• _Selected excerpt_
>>>

Published: May 17, 2019
Dahal P, Guerin PJ, Price RN, Simpson JA and Stepniewska K. Evaluating antimalarial efficacy in single-armed and comparative drug trials using competing risk survival analysis: a simulation study. BMC Medical Research Methodology, 2019, 19:107. https://doi.org/10.1186/s12874-019-0748-2
Antimalarial efficacy studies in patients with uncomplicated Plasmodium falciparum are confounded by a new infection (a competing risk event) since this event can potentially preclude a recrudescent event (primary endpoint of interest). The current WHO guidelines recommend censoring competing risk events when deriving antimalarial efficacy. We investigated the impact of considering a new infection as a competing risk event on the estimation of antimalarial efficacy in single-armed and comparative drug trials using two simulation studies.
The first simulation study explored differences in the estimates of treatment failure for areas of varying transmission intensities using the complement of the Kaplan-Meier (K-M) estimate and the Cumulative Incidence Function (CIF). The second simulation study extended this to a comparative drug efficacy trial for comparing the K-M curves using the log-rank test, and Gray’s k-sample test for comparing the equality of CIFs.
The complement of the K-M approach produced larger estimates of cumulative treatment failure compared to the CIF method; the magnitude of which was correlated with the observed proportion of new infection and recrudescence. When the drug efficacy was 90%, the absolute overestimation in failure was 0.3% in areas of low transmission rising to 3.1% in the high transmission settings. In a scenario which is most likely to be observed in a comparative trial of antimalarials, where a new drug regimen is associated with an increased (or decreased) rate of recrudescences and new infections compared to an existing drug, the log-rank test was found to be more powerful to detect treatment differences compared to the Gray’s k-sample test.
The CIF approach should be considered for deriving estimates of antimalarial efficacy, in high transmission areas or for failing drugs. For comparative studies of antimalarial treatments, researchers need to select the statistical test that is best suited to whether the rate or cumulative risk of recrudescence is the outcome of interest, and consider the potential differing prophylactic periods of the antimalarials being compared.

<<<

• _Data provided_
>>>

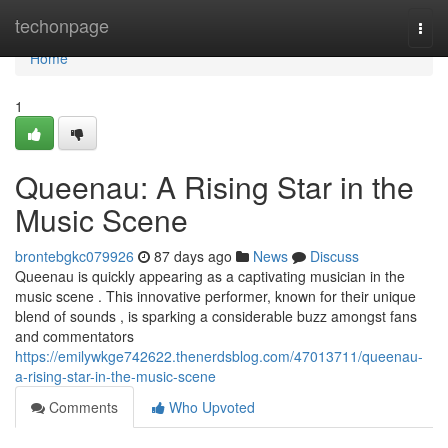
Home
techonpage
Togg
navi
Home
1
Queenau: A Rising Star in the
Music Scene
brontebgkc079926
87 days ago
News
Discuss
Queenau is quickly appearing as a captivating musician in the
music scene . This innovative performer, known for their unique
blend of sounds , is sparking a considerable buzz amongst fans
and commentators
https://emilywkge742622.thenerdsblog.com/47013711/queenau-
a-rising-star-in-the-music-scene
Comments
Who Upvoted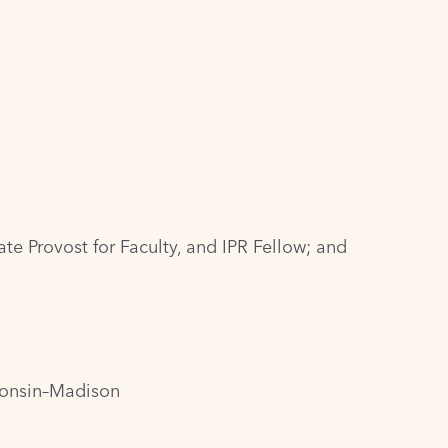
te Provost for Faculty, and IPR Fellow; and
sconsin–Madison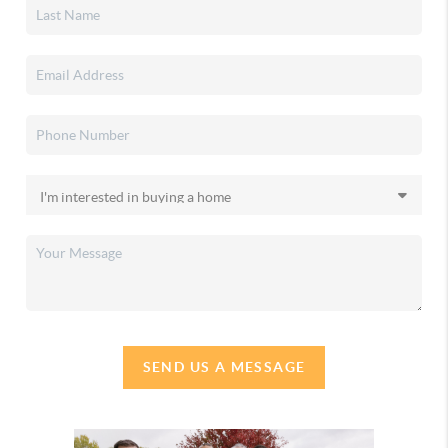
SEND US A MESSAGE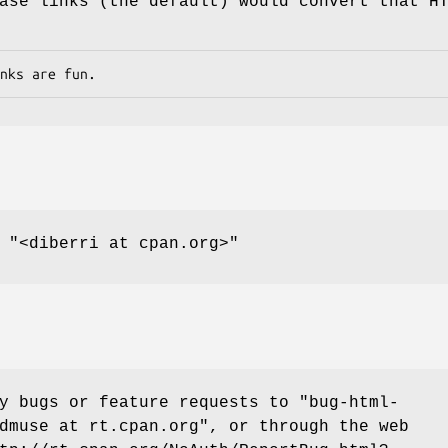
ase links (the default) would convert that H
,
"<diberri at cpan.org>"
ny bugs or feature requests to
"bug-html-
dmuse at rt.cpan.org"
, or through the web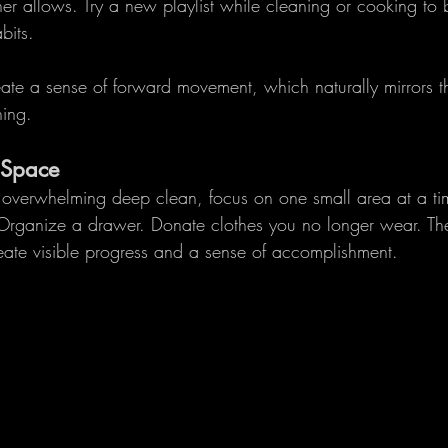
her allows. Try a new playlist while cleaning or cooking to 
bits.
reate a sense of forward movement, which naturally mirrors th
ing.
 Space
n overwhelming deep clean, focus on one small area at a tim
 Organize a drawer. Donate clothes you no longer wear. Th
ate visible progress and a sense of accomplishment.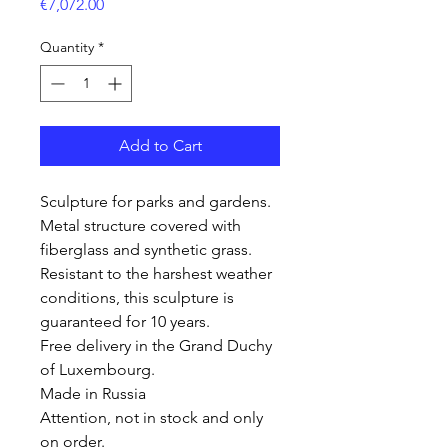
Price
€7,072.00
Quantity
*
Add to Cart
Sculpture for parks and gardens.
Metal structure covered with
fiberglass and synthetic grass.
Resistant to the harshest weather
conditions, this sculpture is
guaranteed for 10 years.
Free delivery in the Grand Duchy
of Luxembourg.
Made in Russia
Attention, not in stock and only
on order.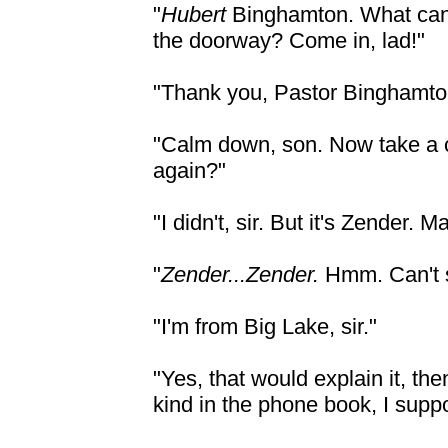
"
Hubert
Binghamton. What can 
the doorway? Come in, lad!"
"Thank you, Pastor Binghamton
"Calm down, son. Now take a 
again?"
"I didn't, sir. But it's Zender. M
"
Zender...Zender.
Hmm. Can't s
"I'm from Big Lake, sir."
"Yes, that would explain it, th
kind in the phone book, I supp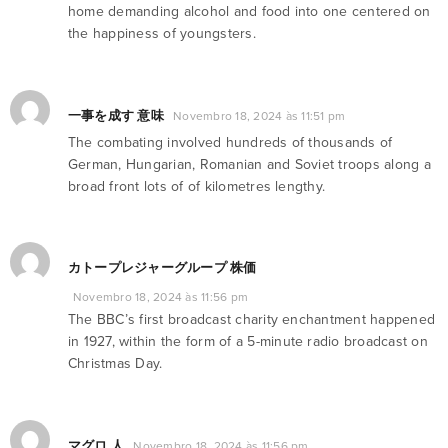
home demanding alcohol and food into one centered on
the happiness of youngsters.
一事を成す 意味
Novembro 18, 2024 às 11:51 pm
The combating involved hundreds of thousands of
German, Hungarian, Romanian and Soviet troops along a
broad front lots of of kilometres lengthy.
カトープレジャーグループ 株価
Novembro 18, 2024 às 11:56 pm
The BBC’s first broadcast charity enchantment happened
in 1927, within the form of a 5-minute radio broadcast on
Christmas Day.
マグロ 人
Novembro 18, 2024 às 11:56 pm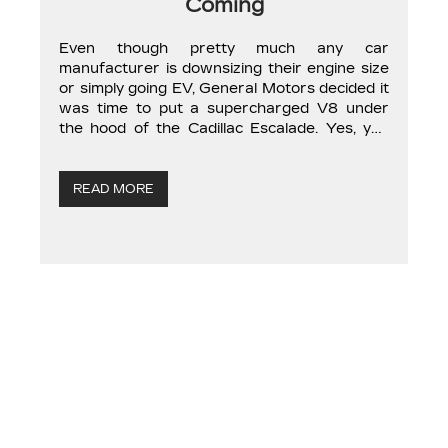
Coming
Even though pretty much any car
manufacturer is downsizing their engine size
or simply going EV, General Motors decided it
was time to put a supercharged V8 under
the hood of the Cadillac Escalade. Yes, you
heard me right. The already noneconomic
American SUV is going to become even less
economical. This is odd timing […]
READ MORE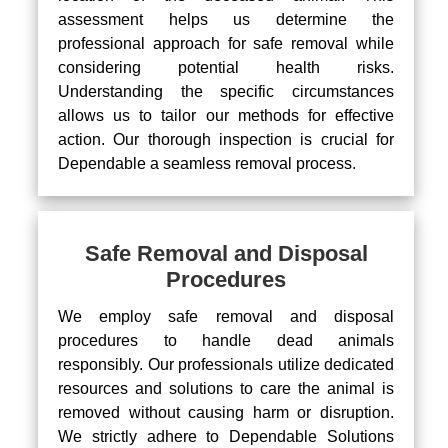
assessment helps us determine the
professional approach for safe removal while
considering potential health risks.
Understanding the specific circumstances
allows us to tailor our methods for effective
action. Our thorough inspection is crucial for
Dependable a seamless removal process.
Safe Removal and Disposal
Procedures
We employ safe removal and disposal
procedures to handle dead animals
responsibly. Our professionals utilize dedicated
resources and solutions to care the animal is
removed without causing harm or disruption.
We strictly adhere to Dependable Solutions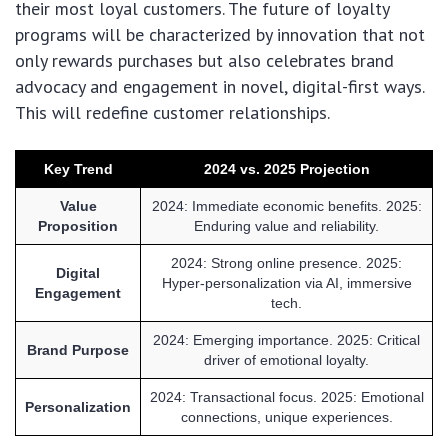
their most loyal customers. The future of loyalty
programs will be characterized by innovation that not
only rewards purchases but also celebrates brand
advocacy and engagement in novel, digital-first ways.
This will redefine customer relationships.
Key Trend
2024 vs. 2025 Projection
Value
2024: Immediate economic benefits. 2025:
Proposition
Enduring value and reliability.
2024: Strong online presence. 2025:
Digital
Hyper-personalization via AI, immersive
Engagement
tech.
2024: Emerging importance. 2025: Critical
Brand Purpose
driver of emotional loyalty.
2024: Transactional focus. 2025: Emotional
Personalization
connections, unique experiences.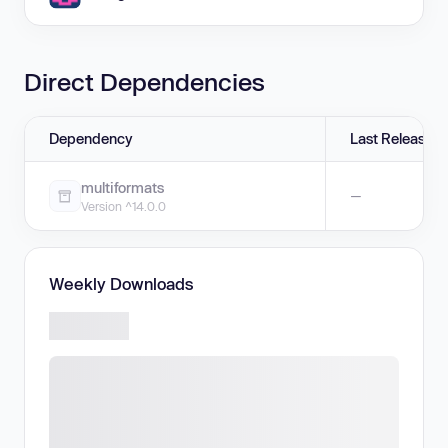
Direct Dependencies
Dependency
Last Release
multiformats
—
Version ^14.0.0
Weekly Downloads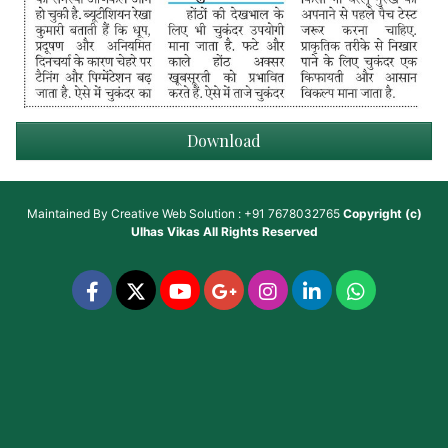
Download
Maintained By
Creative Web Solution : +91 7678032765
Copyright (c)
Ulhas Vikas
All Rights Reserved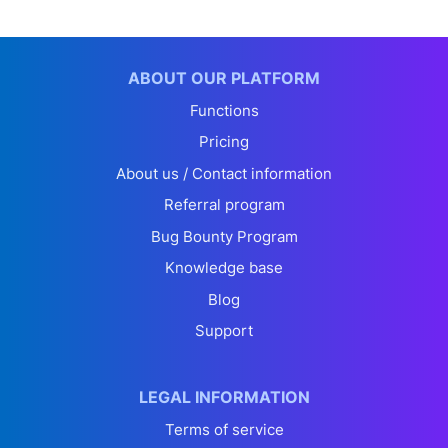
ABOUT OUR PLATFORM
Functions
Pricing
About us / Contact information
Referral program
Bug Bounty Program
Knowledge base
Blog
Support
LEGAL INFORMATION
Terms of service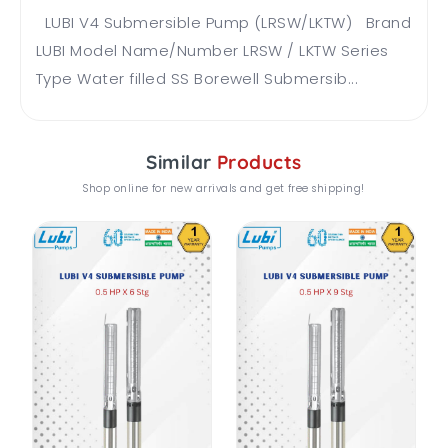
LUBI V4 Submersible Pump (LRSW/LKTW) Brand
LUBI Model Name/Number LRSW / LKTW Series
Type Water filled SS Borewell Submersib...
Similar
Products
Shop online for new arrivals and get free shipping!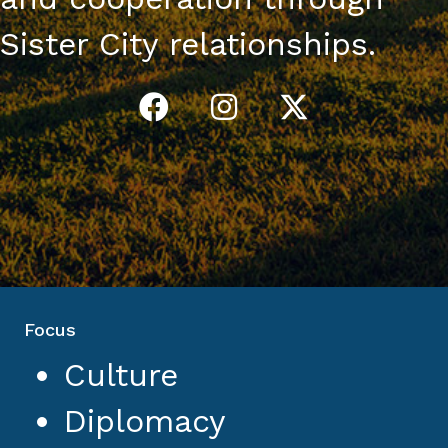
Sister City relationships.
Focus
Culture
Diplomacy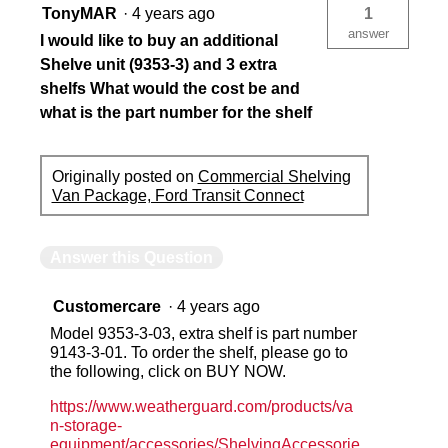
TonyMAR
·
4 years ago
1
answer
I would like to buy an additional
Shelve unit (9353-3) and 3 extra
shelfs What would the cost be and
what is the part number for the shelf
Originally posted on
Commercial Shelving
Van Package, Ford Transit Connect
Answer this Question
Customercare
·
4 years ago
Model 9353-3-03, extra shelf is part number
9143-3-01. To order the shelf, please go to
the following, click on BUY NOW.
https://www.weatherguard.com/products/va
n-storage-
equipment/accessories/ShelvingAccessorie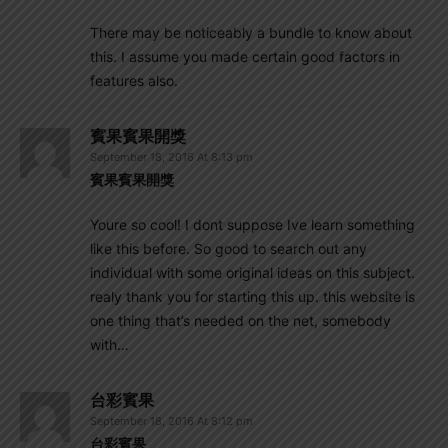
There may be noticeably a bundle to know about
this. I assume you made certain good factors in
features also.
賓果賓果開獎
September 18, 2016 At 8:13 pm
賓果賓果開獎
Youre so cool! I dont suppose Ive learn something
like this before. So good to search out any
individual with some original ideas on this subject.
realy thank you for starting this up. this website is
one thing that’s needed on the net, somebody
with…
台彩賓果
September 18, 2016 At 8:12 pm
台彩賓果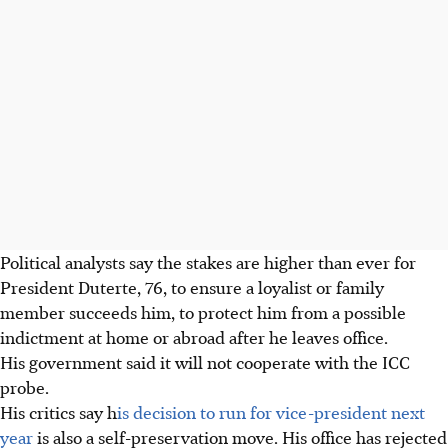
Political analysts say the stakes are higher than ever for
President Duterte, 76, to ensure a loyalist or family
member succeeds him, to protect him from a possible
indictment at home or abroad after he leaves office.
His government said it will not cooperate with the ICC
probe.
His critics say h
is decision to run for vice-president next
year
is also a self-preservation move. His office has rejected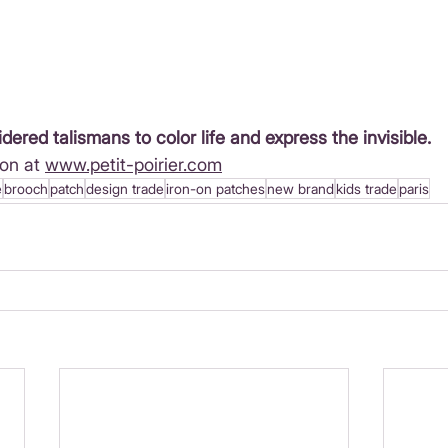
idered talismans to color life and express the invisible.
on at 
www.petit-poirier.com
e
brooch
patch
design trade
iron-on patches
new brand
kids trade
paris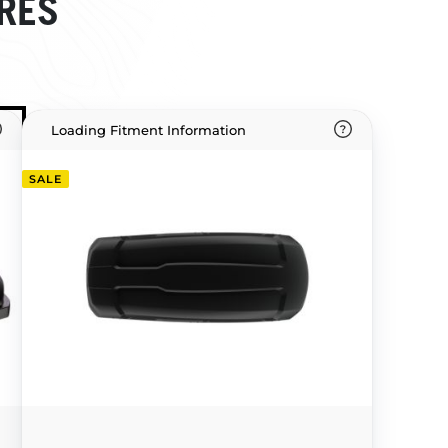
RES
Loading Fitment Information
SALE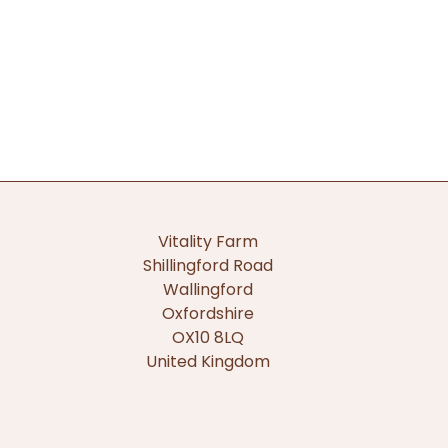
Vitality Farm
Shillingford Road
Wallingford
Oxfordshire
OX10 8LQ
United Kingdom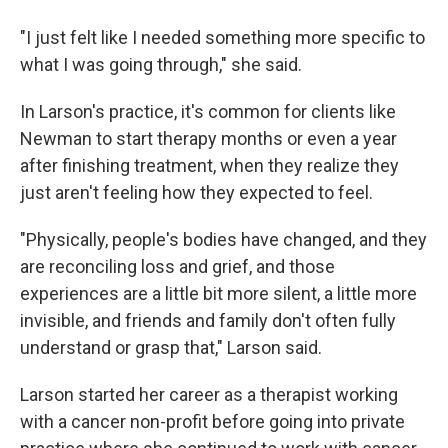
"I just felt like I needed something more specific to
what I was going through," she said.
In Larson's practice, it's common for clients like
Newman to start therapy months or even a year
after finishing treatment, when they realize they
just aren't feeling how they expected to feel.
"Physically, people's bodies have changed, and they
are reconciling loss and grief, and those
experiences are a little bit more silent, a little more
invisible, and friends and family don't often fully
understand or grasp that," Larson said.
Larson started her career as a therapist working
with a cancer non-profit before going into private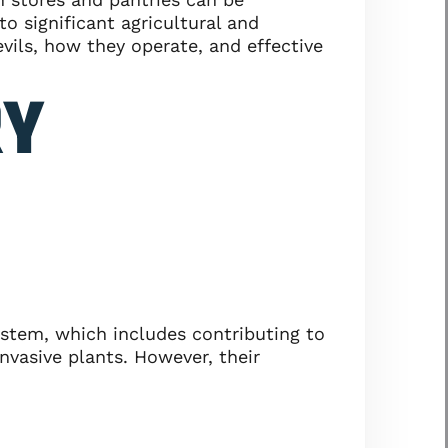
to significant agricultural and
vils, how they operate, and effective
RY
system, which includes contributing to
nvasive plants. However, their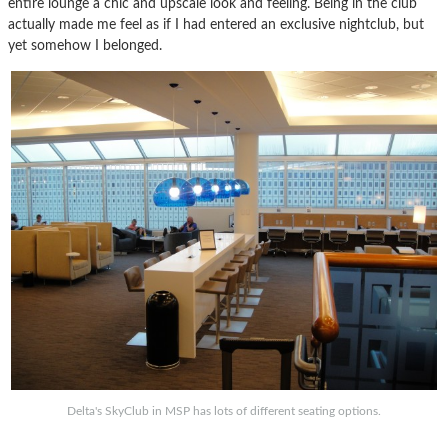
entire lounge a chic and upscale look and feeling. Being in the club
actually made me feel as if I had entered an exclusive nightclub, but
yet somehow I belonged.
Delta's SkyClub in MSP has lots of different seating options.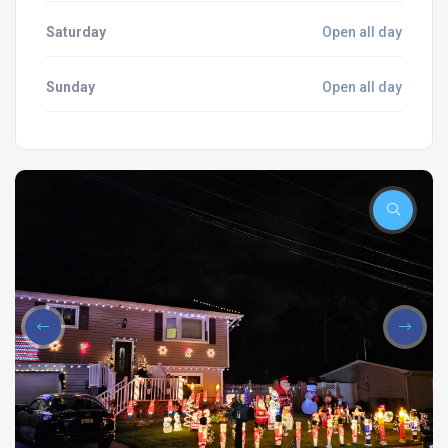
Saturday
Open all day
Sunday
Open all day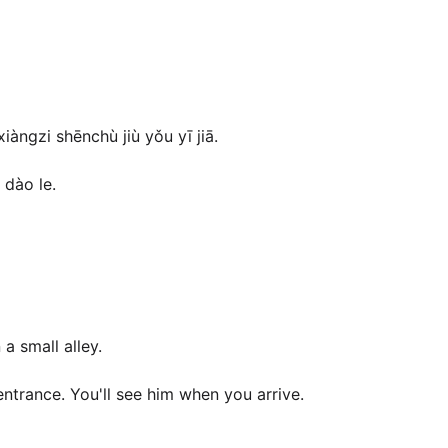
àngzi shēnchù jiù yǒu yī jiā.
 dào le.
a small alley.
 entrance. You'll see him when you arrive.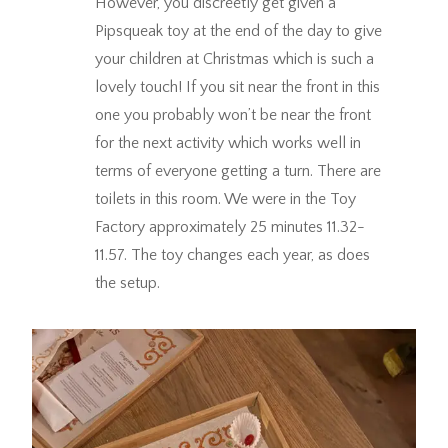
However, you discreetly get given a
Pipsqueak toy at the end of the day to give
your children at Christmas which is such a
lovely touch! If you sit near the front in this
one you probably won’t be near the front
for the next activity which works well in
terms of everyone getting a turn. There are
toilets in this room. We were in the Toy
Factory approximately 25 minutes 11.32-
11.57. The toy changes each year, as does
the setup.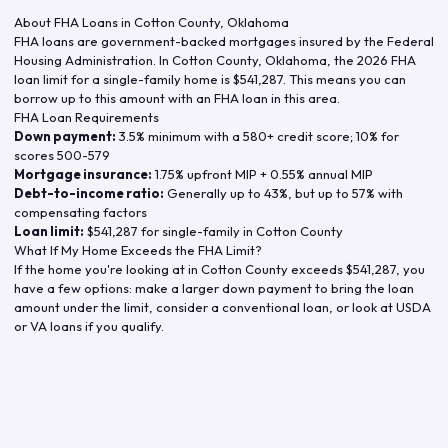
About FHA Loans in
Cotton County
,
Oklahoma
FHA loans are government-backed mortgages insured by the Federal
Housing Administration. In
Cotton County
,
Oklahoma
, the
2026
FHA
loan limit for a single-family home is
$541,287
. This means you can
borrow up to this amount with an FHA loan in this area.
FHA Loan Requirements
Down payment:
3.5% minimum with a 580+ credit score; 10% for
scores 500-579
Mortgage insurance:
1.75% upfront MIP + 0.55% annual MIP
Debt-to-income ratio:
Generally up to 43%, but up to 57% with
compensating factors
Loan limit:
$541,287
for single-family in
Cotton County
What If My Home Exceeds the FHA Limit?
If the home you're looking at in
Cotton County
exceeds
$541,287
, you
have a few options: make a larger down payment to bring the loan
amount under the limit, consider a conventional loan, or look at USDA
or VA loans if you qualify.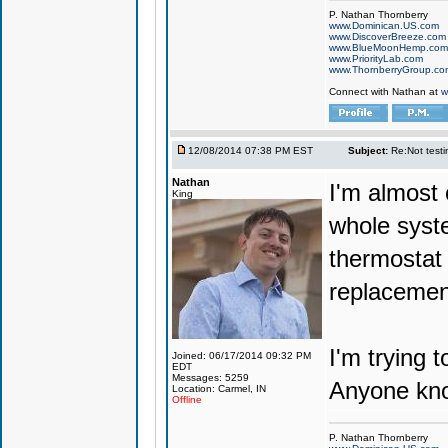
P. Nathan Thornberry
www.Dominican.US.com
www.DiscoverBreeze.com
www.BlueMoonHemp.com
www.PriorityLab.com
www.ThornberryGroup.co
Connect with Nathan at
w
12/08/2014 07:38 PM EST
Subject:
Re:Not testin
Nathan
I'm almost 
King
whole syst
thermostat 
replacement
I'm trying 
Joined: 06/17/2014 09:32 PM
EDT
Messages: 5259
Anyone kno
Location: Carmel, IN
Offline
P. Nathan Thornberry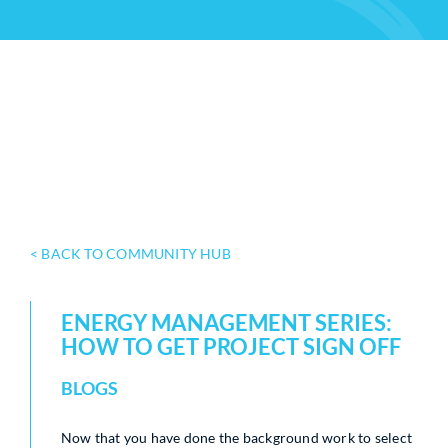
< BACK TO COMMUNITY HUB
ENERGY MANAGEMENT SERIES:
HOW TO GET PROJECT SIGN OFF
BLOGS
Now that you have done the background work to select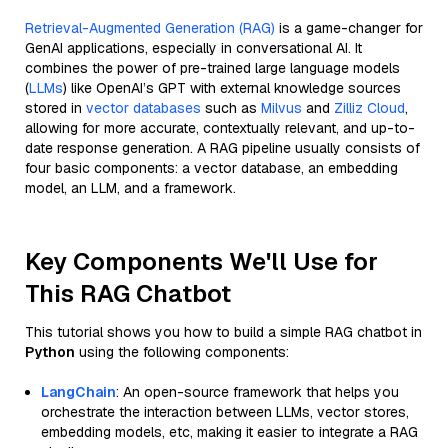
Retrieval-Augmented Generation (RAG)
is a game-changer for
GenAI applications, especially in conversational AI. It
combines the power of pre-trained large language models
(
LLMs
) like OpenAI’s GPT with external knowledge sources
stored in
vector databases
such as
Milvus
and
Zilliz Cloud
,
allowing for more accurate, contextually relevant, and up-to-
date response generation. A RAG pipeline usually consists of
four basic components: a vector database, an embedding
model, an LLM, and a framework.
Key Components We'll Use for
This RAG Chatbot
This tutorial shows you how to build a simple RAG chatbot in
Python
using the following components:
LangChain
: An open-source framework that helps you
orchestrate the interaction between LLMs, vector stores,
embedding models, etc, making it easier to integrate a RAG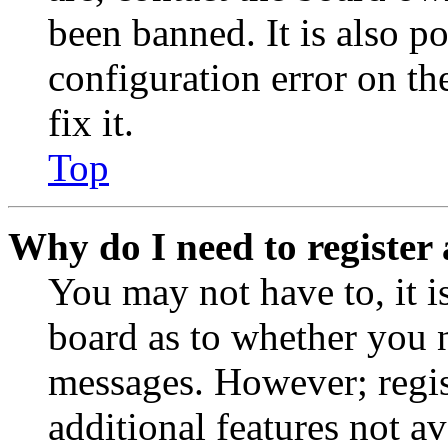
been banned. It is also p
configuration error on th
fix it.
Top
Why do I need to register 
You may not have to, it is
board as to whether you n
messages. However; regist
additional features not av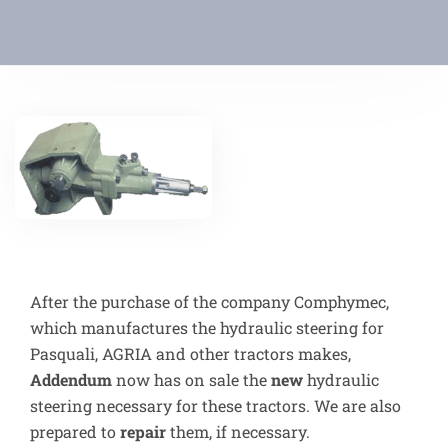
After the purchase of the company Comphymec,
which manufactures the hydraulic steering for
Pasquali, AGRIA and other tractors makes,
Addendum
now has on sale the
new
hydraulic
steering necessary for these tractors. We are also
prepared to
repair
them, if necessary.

<<<

• _What the exercise asks_
Return the full text of the antimalarial efficacy study abstract without changing anything.

• _Exercise output_
Published: May 17, 2019
Dahal P, Guerin PJ, Price RN, Simpson JA and Stepniewska K. Evaluating antimalarial efficacy in single-armed and comparative drug trials using competing risk survival analysis: a simulation study. BMC Medical Research Methodology, 2019, 19:107. https://doi.org/10.1186/s12874-019-0748-2
Antimalarial efficacy studies in patients with uncomplicated Plasmodium falciparum are confounded by a new infection (a competing risk event) since this event can potentially preclude a recrudescent event (primary endpoint of interest). The current WHO guidelines recommend censoring competing risk events when deriving antimalarial efficacy. We investigated the impact of considering a new infection as a competing risk event on the estimation of antimalarial efficacy in single-armed and comparative drug trials using two simulation studies.
The first simulation study explored differences in the estimates of treatment failure for areas of varying transmission intensities using the complement of the Kaplan-Meier (K-M) estimate and the Cumulative Incidence Function (CIF). The second simulation study extended this to a comparative drug efficacy trial for comparing the K-M curves using the log-rank test, and Gray’s k-sample test for comparing the equality of CIFs.
The complement of the K-M approach produced larger estimates of cumulative treatment failure compared to the CIF method; the magnitude of which was correlated with the observed proportion of new infection and recrudescence. When the drug efficacy was 90%, the absolute overestimation in failure was 0.3% in areas of low transmission rising to 3.1% in the high transmission settings. In a scenario which is most likely to be observed in a comparative trial of antimalarials, where a new drug regimen is associated with an increased (or decreased) rate of recrudescences and new infections compared to an existing drug, the log-rank test was found to be more powerful to detect treatment differences compared to the Gray’s k-sample test.
The CIF approach should be considered for deriving estimates of antimalarial efficacy, in high transmission areas or for failing drugs. For comparative studies of antimalarial treatments, researchers need to select the statistical test that is best suited to whether the rate or cumulative risk of recrudescence is the outcome of interest, and consider the potential differing prophylactic periods of the antimalarials being compared.